12.6.10

La huída.

- ¡Revienten! De acá nadie sale sin haber explotado como un sapo, como un grano inmundo en la frente, como una iglesia en llamas. Que sus entrañas se retuerzan y sus nervios chillen. Porque hoy, día en que por fin nos sacarán de esta pocilga con más muertos que vivos, debemos desatar esta furia incontrolable y no asesinar a mansalva y porque sí, sino explotar ante los ojos de los enemigos y bañarlos con nuestra sangre.
Se abrió el silencio. Un montón de ojos absortos lo miraban, procesando el discurso lentamente. No podían moverse: las manos atadas, el cuello inclinado sobre los hombros, las piernas casi muertas, los cadáveres al lado. Y el encierro de un sótano vacío de luces o señales, solitario. Ellos lo miraban perplejos. El silencio quebrado era un milagro.
- Terminaremos muertos - susurró una voz tímida.
- Sí. Y si no es hoy, será mañana.
Una verdad incorruptible era la soberana, el único dogma aceptable. Los que estaban perdidos habían encontrado un camino. Y no lo abandonaban.

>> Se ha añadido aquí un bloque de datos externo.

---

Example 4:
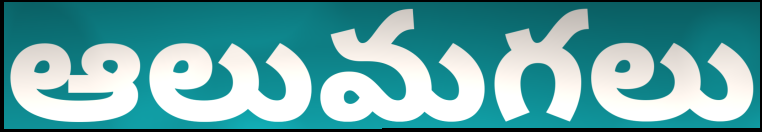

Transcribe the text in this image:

ఆలుమగలు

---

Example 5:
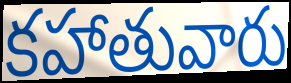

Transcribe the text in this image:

కహాతువారు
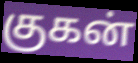
குகன்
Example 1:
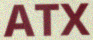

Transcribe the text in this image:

ATX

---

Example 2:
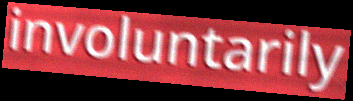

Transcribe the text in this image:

involuntarily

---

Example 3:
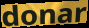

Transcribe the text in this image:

donar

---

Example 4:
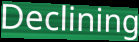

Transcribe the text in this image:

Declining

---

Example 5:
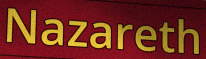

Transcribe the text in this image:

Nazareth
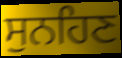
ਸੁਨਹਿਣ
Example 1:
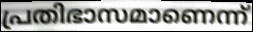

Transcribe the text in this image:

പ്രതിഭാസമാണെന്ന്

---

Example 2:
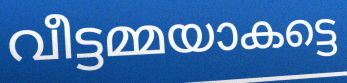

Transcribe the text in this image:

Un chillido ajeno se oyó en la lejanía, en un rincón desconocido del cuarto. No era ninguno de ellos. Era una rata. Sus pasos ágiles, uno tras otro como los instantes, atravesaron el sótano. Los ojos del roedor brillaron como dos bichos de luz en la noche entrada: buscaron algo. Eran hombres. Se acercó a un muerto, lo olió, lo rodeó y se fue. Buscó a otro que también rechazó.

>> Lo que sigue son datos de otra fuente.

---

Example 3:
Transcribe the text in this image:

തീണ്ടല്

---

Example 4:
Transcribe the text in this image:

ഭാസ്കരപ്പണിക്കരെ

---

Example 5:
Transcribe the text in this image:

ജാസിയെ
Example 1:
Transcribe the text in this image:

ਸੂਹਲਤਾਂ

Todos permanecieron en silencio como si estuvieran muertos. El espanto los dejó inmóviles, tiesos.
El animal volvió a su misterioso lugar de origen mucho más rápido que a la ida.
Otro repiqueteo. Este andar era diferente. Eran dos. Dos ratas pasearon por sus pies, los olfatearon, los miraron con sus ojos brillantes. Se quedaron. Porque tenían que esperar a las demás. Diez ratas se precipitaron rápidamente a la escena. Ahora todo era una iluminación mágica de ojos que se movían nerviosamente buscando una presa. No la encontraron. Veinte más, cincuenta. Nadie llevaba la cuenta. El mundo racional de los humanos no existía ahora que la selva florecía a sus pies ennegrecidos por el polvo.
Un hombre entró al sótano, como sucedía habitualmente. Caminó firmemente entre las ratas, alzó de los brazos a un prisionero y se lo llevó, casi arrastrándolo. Una de los roedores le mordió el tobillo. El hombre chilló. Otra lo hizo, luego otra. Seis ratitas estaban colgadas de él, y hacían tanta fuerza que quien había entrado no podía llevárselo. Y lo dejó tirado para que terminaran de devorarlo.
El prisionero era una perfecta masa de ratas movedizas que se escabullían unas entre otras y no podían escaparse de ese sueño. Quedaron los huesos.
Uno de los más moribundos se acercó y tomó el cráneo muy rápidamente. Se lo lanzó a otro en la cabeza, y las ratas se los comieron a ambos.
- ... y sin tras la libertad sólo encontramos otro encierro, que sea más bien muertos que vivos y esclavos.
Se paró el orador y caminó hacia la puerta. Los animales habían huído y él pudo salir. No se había dado cuenta de que nadie contestó.
Porque no había vivos. Y él caminaba hacia la luz eléctrica, para volarse la cabeza ante los ojos del oficial, o traicionar sus palabras tentado por su brillo.